"Is that Emily?"
My feet slowed to a halt on Target's scuffed linoleum floor and I lifted my eyes from the receipt I was stuffing into my wallet. I could recognize that voice anywhere. Five years of singing Justin Bieber at the top of our lungs, calling each other funny names and spending multiple hours each day talking on the phone meant it was practically ingrained in my memory.
"Oh my gosh! Rachel!" I said before I had even fully turned around. "It's been what? Two? Three years?"
June 6, 2014, at our high school graduation. That was the last time we saw each other. I knew that, but it seemed like a necessary formality to ask how long it had been. And even though it had been over two years since I'd laid eyes on her caramel brown skin and slender figure in person, it felt like I had seen her just yesterday; and not in the nostalgic sense, but in the literal sense.
After a brief chat, we said our goodbyes, but I thought about our conversation for the rest of the night. I couldn't understand why I felt like I knew nothing yet everything about her. And then it dawned on me: we hadn't spoken in years, but we saw each other's posts on Facebook, Instagram, and Snapchat almost daily, so it truly felt like we hadn't missed out on anything in each other's lives.
This realization should have put an end to my deep contemplation, but it only progressed.
How might our conversation have differed if social media didn't exist? Would she have known I had been diagnosed with an eating disorder just ten months after starting college? Would I have known that she gave birth to a beautiful baby boy? Would we have addressed each other differently? Would we have talked longer?

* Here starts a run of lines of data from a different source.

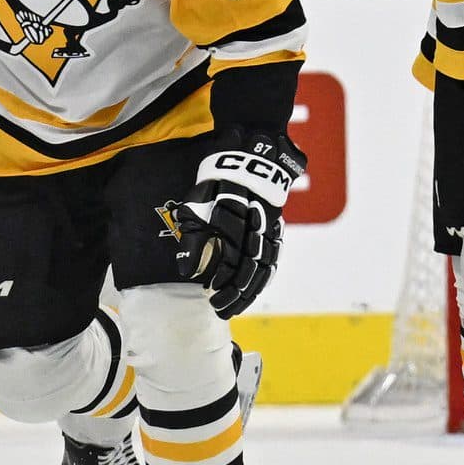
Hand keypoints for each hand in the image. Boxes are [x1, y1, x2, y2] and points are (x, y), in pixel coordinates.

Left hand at [167, 129, 302, 317]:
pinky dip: (265, 276)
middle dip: (235, 294)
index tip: (211, 300)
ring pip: (263, 268)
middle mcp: (253, 231)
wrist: (250, 154)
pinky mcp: (277, 227)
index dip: (221, 286)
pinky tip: (256, 287)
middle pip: (247, 272)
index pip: (229, 266)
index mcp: (232, 226)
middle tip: (222, 310)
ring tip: (238, 306)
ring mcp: (268, 229)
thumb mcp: (196, 205)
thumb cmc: (216, 181)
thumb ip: (192, 240)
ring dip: (250, 290)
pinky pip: (273, 257)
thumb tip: (186, 272)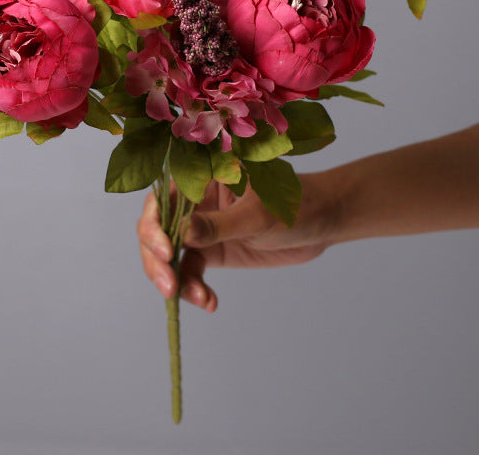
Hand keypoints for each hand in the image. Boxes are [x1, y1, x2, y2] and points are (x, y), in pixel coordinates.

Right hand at [137, 176, 335, 311]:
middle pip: (160, 229)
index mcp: (203, 178)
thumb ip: (220, 225)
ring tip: (192, 297)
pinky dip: (194, 287)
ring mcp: (204, 227)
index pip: (163, 198)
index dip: (155, 224)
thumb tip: (182, 234)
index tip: (166, 251)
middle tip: (168, 286)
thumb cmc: (295, 204)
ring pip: (172, 254)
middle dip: (157, 258)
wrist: (323, 221)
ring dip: (175, 278)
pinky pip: (192, 270)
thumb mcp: (258, 215)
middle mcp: (197, 200)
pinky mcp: (214, 250)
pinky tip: (208, 301)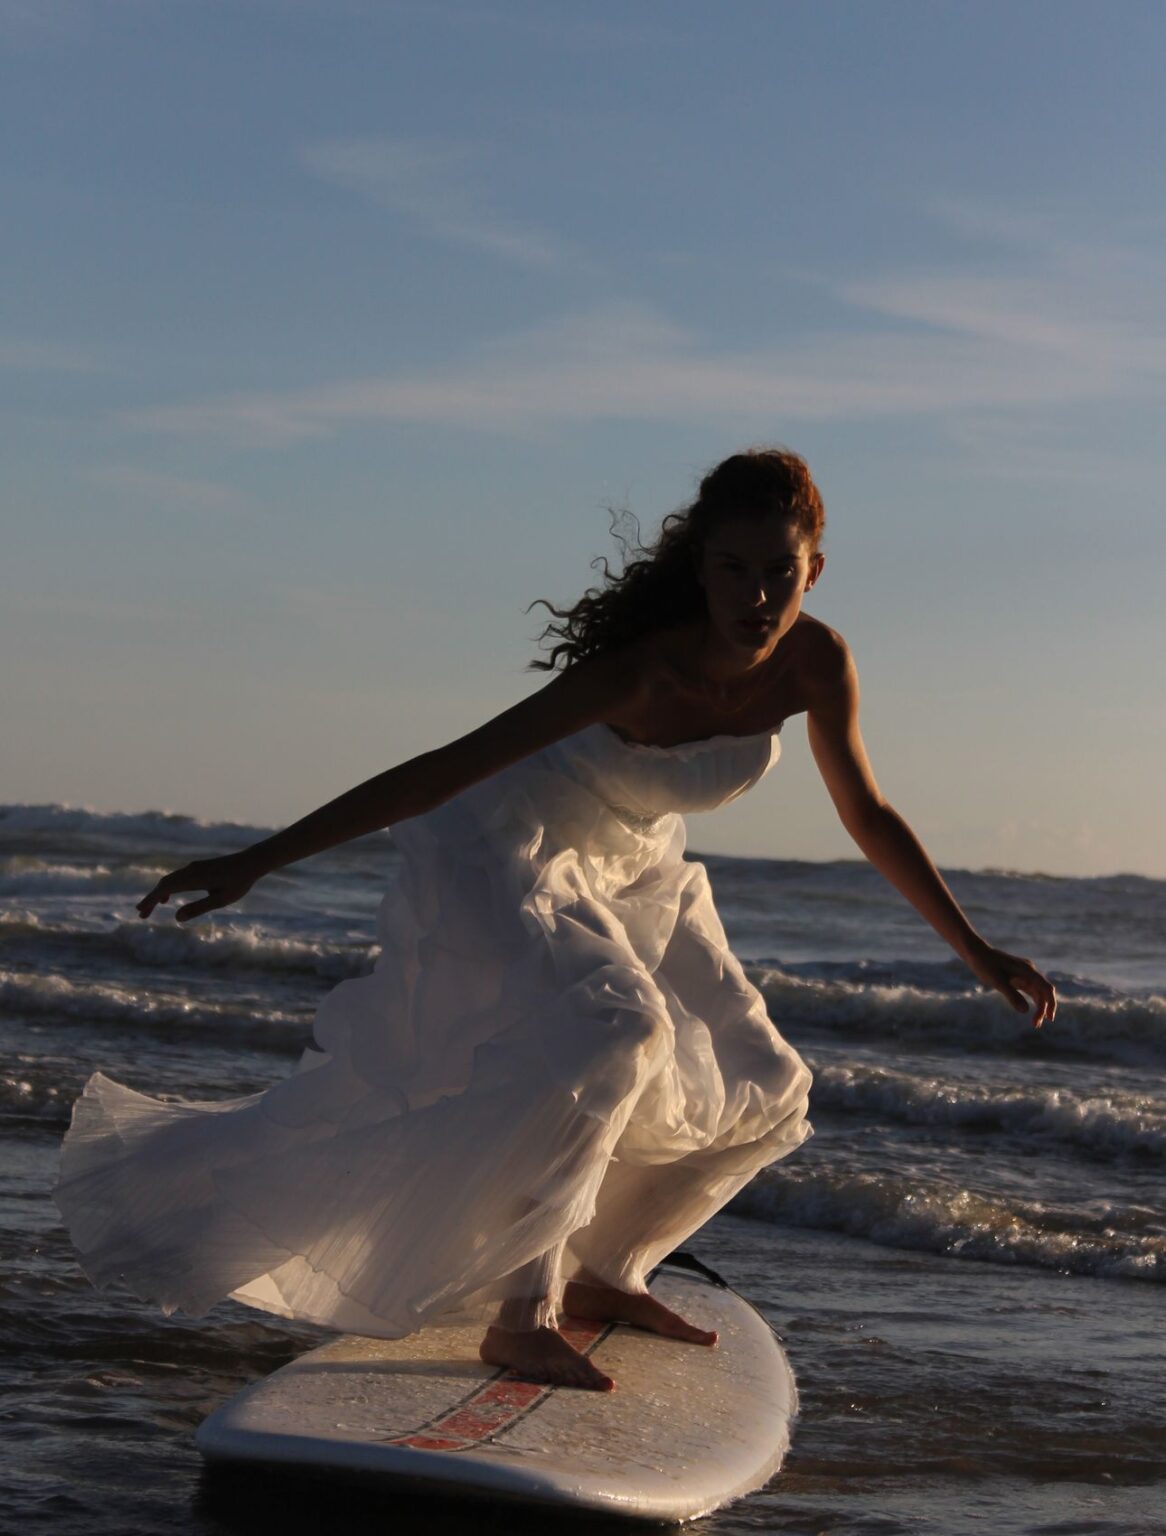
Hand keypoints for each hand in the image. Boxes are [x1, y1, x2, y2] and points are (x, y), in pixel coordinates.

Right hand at [136, 853, 258, 923]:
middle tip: (141, 915)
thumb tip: (176, 918)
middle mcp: (190, 870)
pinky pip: (177, 877)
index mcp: (193, 878)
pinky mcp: (198, 868)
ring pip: (170, 879)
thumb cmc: (239, 882)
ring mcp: (194, 868)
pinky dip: (168, 887)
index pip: (164, 888)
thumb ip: (198, 908)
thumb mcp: (220, 900)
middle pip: (164, 884)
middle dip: (151, 899)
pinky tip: (170, 897)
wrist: (251, 862)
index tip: (141, 911)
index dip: (150, 899)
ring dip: (159, 893)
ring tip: (152, 907)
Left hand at [963, 940, 1056, 1028]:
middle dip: (1044, 1008)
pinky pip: (1030, 990)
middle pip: (1044, 992)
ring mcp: (1025, 974)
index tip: (1048, 1019)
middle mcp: (1029, 972)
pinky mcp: (1018, 977)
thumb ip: (1011, 995)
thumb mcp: (997, 981)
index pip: (1046, 989)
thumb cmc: (985, 965)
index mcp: (1028, 971)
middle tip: (1036, 1025)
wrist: (975, 952)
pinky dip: (1033, 1001)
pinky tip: (1031, 1011)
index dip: (1050, 1004)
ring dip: (1039, 1007)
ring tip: (1035, 1023)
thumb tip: (1026, 1010)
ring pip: (1038, 992)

Cherished each other's presence? Hugged each other goodbye instead of waving?
I raise these questions because my situation with Rachel is not unlike many others that I have experienced over the past few months; and this leads me to believe that the dynamic of our conversations and even our relationships is changing due to social media. This electronic world that allows us to stay updated on our friends' and followers' every move is creating relationships that are based on face value and a limited level of depth. We assume that what is on social media is authentic and that we know a person based off their pictures, recent status updates and bio, and when we actually get the chance to speak and address them in public, our conversations are driven by what we think we already know due to our blind trust to believe what we read on social media.
Before we go on, I should note that I find social media an extremely valuable form of communication in many ways more than one. Furthermore, I am not a social media expert. I am just an undergraduate student with an overactive imagination and a tendency to ask a plethora of "what if" questions. If you think I am going to tell you something about social media that you probably don't already know or haven't at least already detected, please do away with that notion. What I am going to tell you is that social media is a double-edged sword. It's a means of communication that when taken out of context and understood with blind trust creates an impact on our social relationships. And, although there are a handful of persons who do not interact on the online world, a vast majority of us do.

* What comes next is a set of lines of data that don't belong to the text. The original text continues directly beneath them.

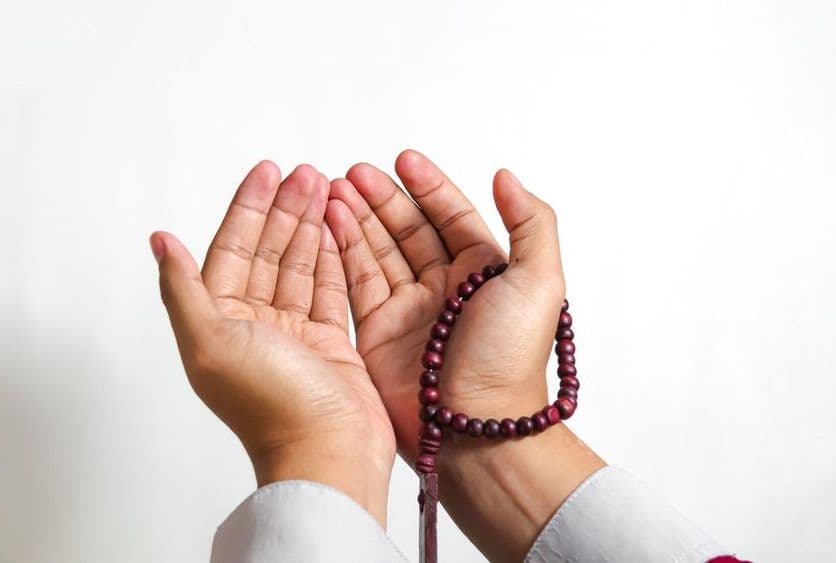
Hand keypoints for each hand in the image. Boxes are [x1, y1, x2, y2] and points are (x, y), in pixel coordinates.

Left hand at [151, 161, 395, 524]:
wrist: (330, 451)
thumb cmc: (271, 404)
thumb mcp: (211, 342)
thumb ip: (183, 289)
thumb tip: (159, 241)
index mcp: (220, 322)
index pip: (232, 250)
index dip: (248, 208)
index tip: (266, 172)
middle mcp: (254, 325)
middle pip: (268, 252)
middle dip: (285, 209)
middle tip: (306, 172)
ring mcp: (293, 333)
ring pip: (299, 265)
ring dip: (309, 226)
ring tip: (325, 189)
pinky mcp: (329, 341)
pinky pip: (328, 288)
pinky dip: (332, 257)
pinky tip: (336, 229)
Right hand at [325, 150, 603, 559]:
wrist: (476, 428)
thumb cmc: (510, 358)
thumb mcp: (540, 282)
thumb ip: (530, 223)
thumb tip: (505, 177)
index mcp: (483, 270)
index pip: (450, 215)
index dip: (427, 186)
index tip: (403, 159)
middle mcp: (444, 286)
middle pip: (408, 228)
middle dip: (381, 197)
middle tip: (353, 173)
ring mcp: (409, 309)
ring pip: (378, 250)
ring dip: (357, 217)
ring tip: (332, 189)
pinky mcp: (378, 330)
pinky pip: (356, 281)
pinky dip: (341, 250)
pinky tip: (327, 223)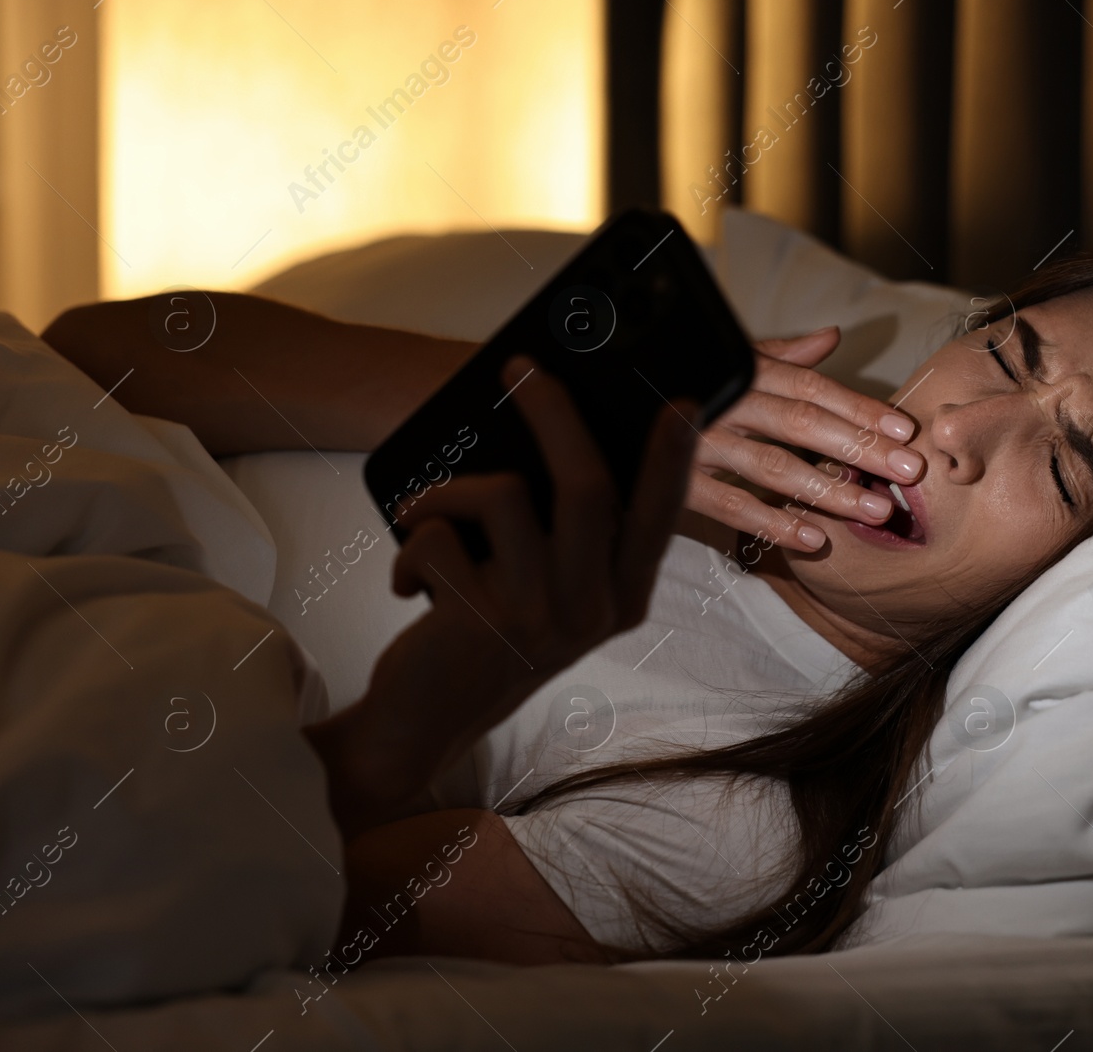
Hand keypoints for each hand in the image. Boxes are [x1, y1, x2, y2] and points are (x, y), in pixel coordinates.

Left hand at [306, 355, 699, 835]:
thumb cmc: (485, 637)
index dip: (672, 457)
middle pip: (589, 485)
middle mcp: (594, 610)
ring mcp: (541, 619)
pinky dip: (410, 545)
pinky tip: (409, 581)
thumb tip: (553, 437)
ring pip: (505, 495)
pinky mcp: (482, 624)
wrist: (425, 724)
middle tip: (521, 368)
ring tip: (425, 512)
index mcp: (623, 599)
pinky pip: (440, 536)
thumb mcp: (547, 593)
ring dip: (448, 491)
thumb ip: (565, 535)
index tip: (683, 404)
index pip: (658, 515)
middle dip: (553, 412)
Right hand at [685, 326, 926, 551]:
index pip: (810, 386)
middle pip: (803, 424)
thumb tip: (830, 337)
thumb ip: (777, 354)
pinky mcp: (674, 481)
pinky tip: (814, 538)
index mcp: (740, 370)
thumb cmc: (671, 379)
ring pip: (774, 467)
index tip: (904, 430)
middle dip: (861, 448)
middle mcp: (723, 401)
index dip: (859, 407)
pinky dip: (773, 523)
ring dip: (830, 491)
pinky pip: (730, 505)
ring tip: (876, 510)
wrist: (592, 400)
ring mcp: (697, 442)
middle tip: (909, 472)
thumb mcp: (721, 358)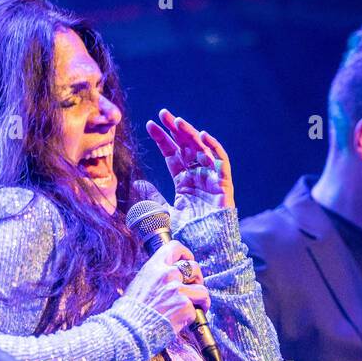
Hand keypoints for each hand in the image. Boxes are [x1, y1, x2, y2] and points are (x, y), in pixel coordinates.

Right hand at [119, 239, 207, 333]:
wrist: (130, 329)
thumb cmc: (131, 311)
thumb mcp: (139, 284)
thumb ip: (155, 278)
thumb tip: (169, 278)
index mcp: (154, 267)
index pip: (174, 247)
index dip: (185, 253)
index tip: (188, 261)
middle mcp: (167, 275)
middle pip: (194, 267)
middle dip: (198, 278)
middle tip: (194, 289)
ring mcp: (178, 290)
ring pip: (202, 290)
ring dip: (201, 299)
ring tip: (197, 307)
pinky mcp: (185, 307)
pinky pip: (198, 309)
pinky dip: (195, 316)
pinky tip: (186, 320)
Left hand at [145, 108, 234, 226]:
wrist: (203, 246)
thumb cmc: (187, 232)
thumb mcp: (163, 211)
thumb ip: (152, 197)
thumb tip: (137, 183)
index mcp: (184, 182)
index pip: (172, 155)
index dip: (162, 140)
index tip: (150, 125)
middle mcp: (198, 177)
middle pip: (186, 147)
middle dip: (175, 130)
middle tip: (163, 114)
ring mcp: (211, 178)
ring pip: (201, 149)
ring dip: (191, 134)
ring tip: (177, 121)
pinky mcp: (223, 183)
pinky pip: (221, 161)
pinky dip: (214, 147)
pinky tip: (202, 135)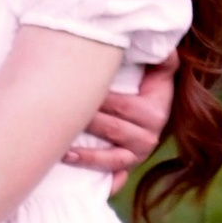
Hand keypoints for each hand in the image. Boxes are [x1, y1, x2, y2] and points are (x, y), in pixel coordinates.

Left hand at [66, 47, 175, 177]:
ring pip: (110, 156)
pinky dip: (97, 173)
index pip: (121, 106)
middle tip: (56, 111)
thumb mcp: (160, 70)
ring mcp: (137, 155)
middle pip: (110, 128)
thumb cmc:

A 2015 study found that over 65 percent of adults use social networking sites—a nearly tenfold jump in the last decade. What's more is that social media usage is even more prominent between young adults 18-29 years old. The same study found that social media usage between young adults has climbed from 12 percent in 2005 to 90 percent in 2015. The purpose of telling you these statistics is not to make you think about how many people use social media, but to get you thinking about how social media usage has changed during your lifetime and how this had impacted your life and others around you.

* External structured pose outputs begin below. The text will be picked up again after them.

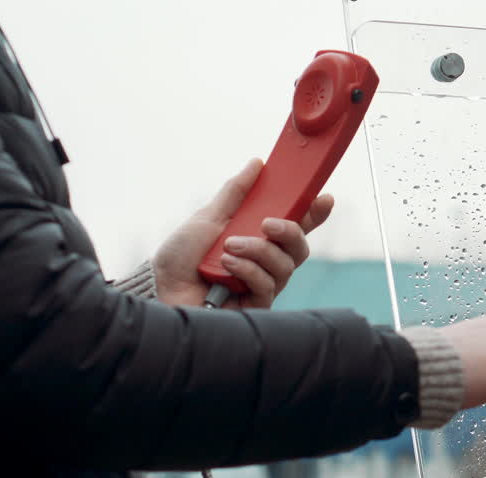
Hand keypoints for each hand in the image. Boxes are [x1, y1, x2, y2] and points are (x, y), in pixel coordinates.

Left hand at [153, 158, 334, 308]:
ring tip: (229, 246)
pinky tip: (226, 266)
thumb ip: (236, 193)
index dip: (314, 214)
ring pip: (285, 266)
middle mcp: (264, 263)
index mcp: (258, 239)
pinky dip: (248, 270)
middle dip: (290, 231)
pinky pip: (268, 285)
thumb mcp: (208, 217)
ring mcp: (261, 285)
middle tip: (268, 224)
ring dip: (258, 251)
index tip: (324, 198)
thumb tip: (257, 164)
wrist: (161, 288)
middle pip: (300, 248)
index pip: (295, 226)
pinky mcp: (255, 306)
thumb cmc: (179, 258)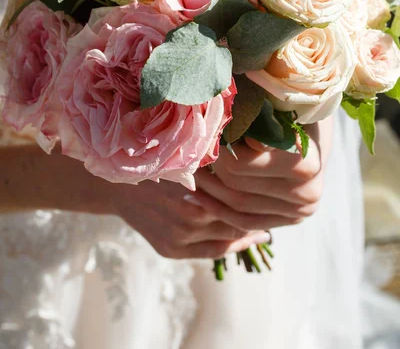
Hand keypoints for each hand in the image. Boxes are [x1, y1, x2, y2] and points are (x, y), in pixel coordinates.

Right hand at [0, 144, 267, 259]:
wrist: (115, 180)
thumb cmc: (154, 158)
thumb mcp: (184, 151)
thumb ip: (214, 158)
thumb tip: (251, 156)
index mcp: (196, 186)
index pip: (241, 199)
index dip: (262, 197)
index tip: (277, 192)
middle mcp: (189, 214)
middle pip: (238, 220)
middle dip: (259, 215)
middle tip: (279, 208)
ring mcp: (179, 235)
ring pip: (227, 238)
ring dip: (248, 232)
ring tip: (265, 222)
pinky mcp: (170, 248)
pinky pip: (211, 251)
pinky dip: (230, 244)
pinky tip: (243, 237)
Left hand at [193, 117, 332, 232]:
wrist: (312, 140)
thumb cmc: (288, 116)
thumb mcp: (276, 111)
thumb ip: (261, 122)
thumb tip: (245, 138)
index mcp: (306, 162)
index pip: (244, 162)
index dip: (217, 150)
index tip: (200, 140)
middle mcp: (307, 192)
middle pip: (239, 183)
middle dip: (210, 168)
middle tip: (189, 155)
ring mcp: (299, 211)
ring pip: (238, 204)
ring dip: (207, 189)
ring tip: (187, 174)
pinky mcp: (289, 221)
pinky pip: (244, 221)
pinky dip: (217, 210)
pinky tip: (195, 198)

The change in relationships, society and culture due to social media is not something to fear, but something to be aware of. Furthermore, I do not condone a purging social media from your life. But as I said above, ask yourself how your social media usage has impacted relationships in your life. Ask yourself how you might see, act and treat people differently if social media did not exist. Be more conscious of how you interact on social media and don't blindly trust everything you read. Lastly, never underestimate the value of true human interaction. After all, the light you see in someones eyes when they smile is far better in person than it is online.